* **STUDY TEXT**:
....
Some limitations of our approach are also worth noting. While data augmentation has demonstrated some effectiveness in addressing label imbalance and reducing model overfitting, it is important to consider the potential risk of amplifying label noise within the dataset. Thus, it is necessary to acknowledge that data augmentation alone may not offer a complete solution to the challenges associated with learning from imbalanced datasets. This limitation is evident in the variance of the ten cross-validated models, as depicted in
Figure 5. Future work should address this by employing other techniques, perhaps creating synthetic data using generative adversarial networks [
53]. The classification performance should also be improved by analysing longer traces and incorporating uterine contraction signals and clinical risk factors (such as fetal gestation and maternal co-morbidities) into the model. Finally, our approach does not explain which segment of the input leads to a particular prediction. Therefore, future work will consider applying an attention layer to provide better explainability [
54].
5. Conclusions
We developed and evaluated three different deep neural network architectures to classify a 20-min FHR segment, recorded around the onset of labour, to investigate their potential in providing very early warning and triage women in labour into high or low-risk groups for further monitoring and/or review. We achieved superior performance using the proposed 1D-CNN-LSTM parallel architecture: the best model achieved a sensitivity of 20% at 95% specificity. The results are clinically encouraging, considering the fact that the majority of the compromised babies are not expected to have demonstrated problems, and if any, they are challenging to detect at the onset of labour. It is important to note that there is also room to improve the model classification performance by analysing the entire FHR trace and incorporating clinical risk factors.
Although the proposed DL architecture achieved encouraging results on the holdout test set, it could also be tested on an external dataset to further validate its generalisation performance. In addition, the investigated models do lack explainability, and future work will incorporate an attention mechanism that will introduce it.
....
* **EXTRACTED INFORMATION**:
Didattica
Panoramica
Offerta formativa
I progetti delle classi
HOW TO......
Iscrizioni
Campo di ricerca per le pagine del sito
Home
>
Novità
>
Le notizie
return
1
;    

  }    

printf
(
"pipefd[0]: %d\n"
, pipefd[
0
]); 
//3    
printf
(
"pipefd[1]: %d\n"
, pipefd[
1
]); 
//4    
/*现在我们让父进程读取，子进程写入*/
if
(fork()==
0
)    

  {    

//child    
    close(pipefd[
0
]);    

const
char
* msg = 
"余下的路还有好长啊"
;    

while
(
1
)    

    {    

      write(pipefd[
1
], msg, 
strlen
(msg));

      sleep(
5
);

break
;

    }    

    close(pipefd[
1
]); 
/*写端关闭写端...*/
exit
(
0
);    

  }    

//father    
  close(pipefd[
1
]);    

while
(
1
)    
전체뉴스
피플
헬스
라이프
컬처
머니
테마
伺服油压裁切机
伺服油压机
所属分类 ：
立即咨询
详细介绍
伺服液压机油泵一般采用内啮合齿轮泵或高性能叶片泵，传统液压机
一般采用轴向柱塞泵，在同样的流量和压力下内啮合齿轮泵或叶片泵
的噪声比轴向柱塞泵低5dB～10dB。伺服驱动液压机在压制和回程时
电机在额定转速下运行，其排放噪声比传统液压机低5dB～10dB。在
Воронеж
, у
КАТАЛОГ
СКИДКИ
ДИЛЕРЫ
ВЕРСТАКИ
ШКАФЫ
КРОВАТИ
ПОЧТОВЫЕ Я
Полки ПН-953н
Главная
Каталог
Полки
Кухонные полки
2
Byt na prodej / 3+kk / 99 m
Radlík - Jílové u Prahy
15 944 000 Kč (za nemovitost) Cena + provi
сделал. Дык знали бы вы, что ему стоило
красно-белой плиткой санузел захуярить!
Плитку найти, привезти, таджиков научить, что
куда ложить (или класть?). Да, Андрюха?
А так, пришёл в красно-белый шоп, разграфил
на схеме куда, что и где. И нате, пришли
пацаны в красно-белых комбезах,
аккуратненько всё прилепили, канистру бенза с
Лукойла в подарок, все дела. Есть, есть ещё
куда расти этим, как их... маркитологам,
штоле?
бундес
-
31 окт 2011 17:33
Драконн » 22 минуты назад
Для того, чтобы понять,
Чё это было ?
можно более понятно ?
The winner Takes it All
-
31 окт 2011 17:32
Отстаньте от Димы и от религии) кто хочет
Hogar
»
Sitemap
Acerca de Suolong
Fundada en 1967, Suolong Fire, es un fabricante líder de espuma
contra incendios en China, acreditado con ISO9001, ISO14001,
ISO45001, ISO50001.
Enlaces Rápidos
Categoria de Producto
....
* **YOUR TASK**: Copy the fetal heart rate text from "Although the proposed" to "will introduce it.", switching "external dataset" for "independent dataset". The records are separate material, unrelated to the text.

* **WRITTEN SOLUTION**:
Although the proposed DL architecture achieved encouraging results on the holdout test set, it could also be tested on an independent dataset to further validate its generalisation performance. In addition, the investigated models do lack explainability, and future work will incorporate an attention mechanism that will introduce it.